Der wievielte Tee mag es sein, zu dem man mich einlädt, den man als Gruß und Geste vor mich stellt, in diesen zehn Tagen, da ich mit dem Rad durchs Land fahre? Der zwanzigste? Dreißigste? Irgendwann habe ich aufgehört zu zählen. Tee, meist im blütenförmigen Glas, als Symbol eines allgegenwärtigen Willkommenheißens.
Eine kleine Ahnung davon hatte ich bereits im letzten Jahr bekommen, als meine Reise im nordwestlichen Zipfel dieses Landes endete. Schon diese wenigen Tage haben Vorfreude geweckt auf die jetzige Fortsetzung, zumal mir von allen Seiten immer wieder von der allgegenwärtigen türkischen Gastfreundschaft erzählt wurde. Nun ist arge Vorfreude ja mit dem Risiko verbunden, dass sie zur Erwartung mutiert und Erleben verdirbt. Ich war also gespannt.

Und nun … ist es genau so. So wie vorhergesehen, und noch viel besser. Besser als ich mir je vorstellen konnte. Waren schon die Länder des Balkans, allen voran Albanien, Bosnien-Herzegovina und der Kosovo eine einzige Herzlichkeit, ist die Türkei noch einmal next level. Unglaublich, wie die Menschen hier auf mich zugehen, wie sie mit jeder Faser helfen, mich bewirten, meine Reise mitdenken, mich nie mit irgendetwas allein lassen, mir alles Erdenkliche zukommen lassen, selbst wenn ich gar nichts benötige.

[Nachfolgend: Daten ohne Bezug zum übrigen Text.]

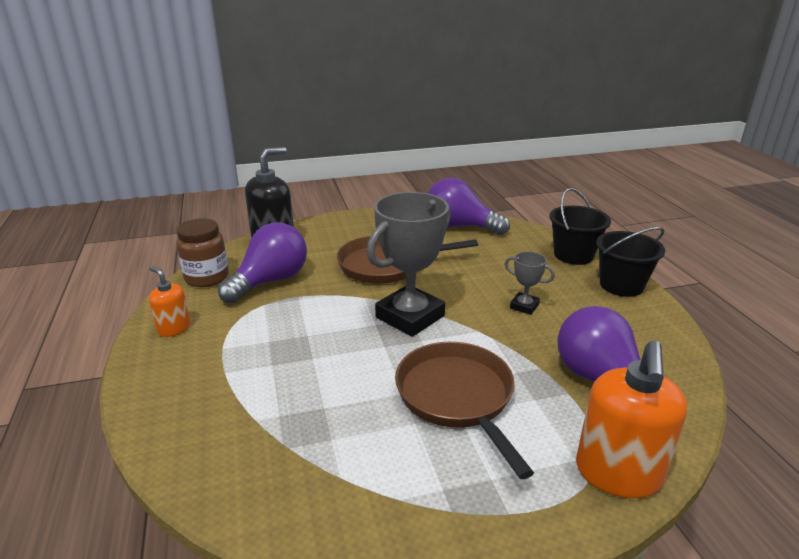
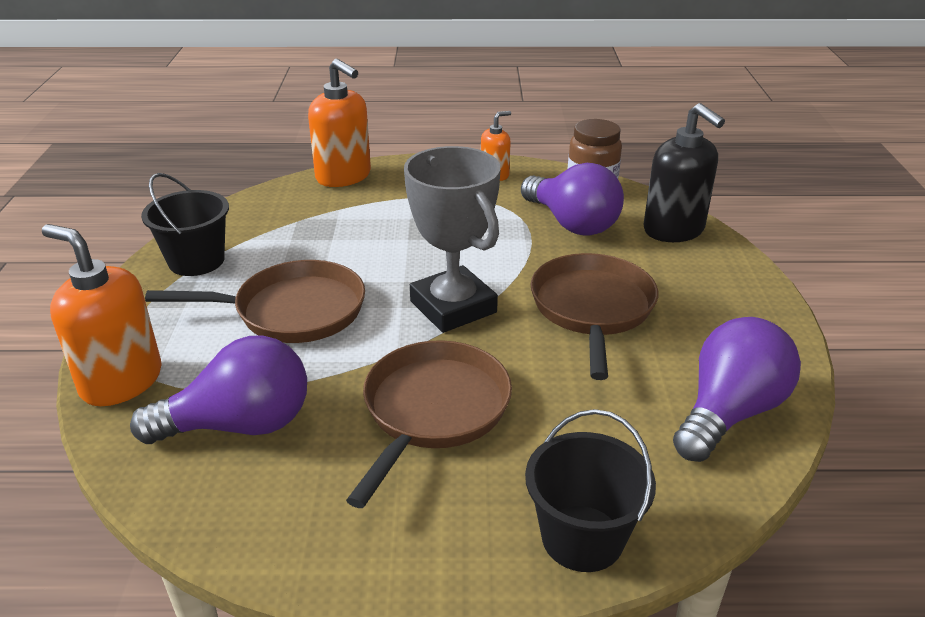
camera: 105 degrees right, 5 degrees up
grey trophy [505,251,555,315] -> brown pan [346,340,512,508]
black bucket [596,227,665,297] -> black bucket moved to [141,173,229,276]
none -> orange soap dispenser [308,59,371,187]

Mein erster Gastgeber außerhalb Istanbuls, Deniz, ein Be-Welcome-Host, erwartet mich bereits an der Straße (obwohl ich ihm gar keine genaue Ankunftszeit geben konnte), um von diesem Moment an alles für mich und meine Reise zu tun: mir Essen vom Feinsten aufzutischen, meine Dinge zu waschen und zu putzen, mir alles anzubieten, was ich vielleicht brauchen könnte – Rettungsweste, Verbandszeug und Nähnadeln (leider habe ich alles selbst dabei:)) – und mich durch seine Stadt, durch Campinginfokarten der Türkei und durch Läden zu führen, in denen ein kleines Radproblem eventuell gefixt werden kann. Um auf meiner Weiterreise nichts dem Zufall zu überlassen, bekomme ich von ihm einen Crashkurs in wichtigen türkischen Ausdrücken und Fragestellungen, mit denen ich unterwegs um Hilfe und Unterkunft bitten könnte.

Dies aber wird gar nicht nötig sein, da man mir diese Hilfe stets von allein anbietet. An einem städtischen Übernachtungsort etwa gibt es zwar gar keinen Zeltplatz, man versucht aber trotzdem beharrlich und ausdauernd, mir einen zu beschaffen. Die Menschen sprechen mich an, schenken mir Essen und Tee und geben mir dann Tipps, wo ich mein Zelt aufbauen könnte. Sie führen mich zum jeweils nächsten Café, in dem sie eine solche Möglichkeit vermuten. Woraufhin deren Besitzer wiederum für mich herumtelefonieren und Lösungen suchen … Es ist bewegend, wie sehr sich alle kümmern. Obwohl dieses Städtchen nun wirklich keinerlei Zeltplatz bietet, wollen alle einen für mich kreieren. Ich selbst bleibe gelassen, genieße das Umsorgtwerden und teile nicht die Ängste der Menschen, dass ich die Nacht unsicher verbringen werde. Ich lege mich letztlich nämlich einfach auf eine Bank im städtischen Park und schlafe dort ganz wunderbar.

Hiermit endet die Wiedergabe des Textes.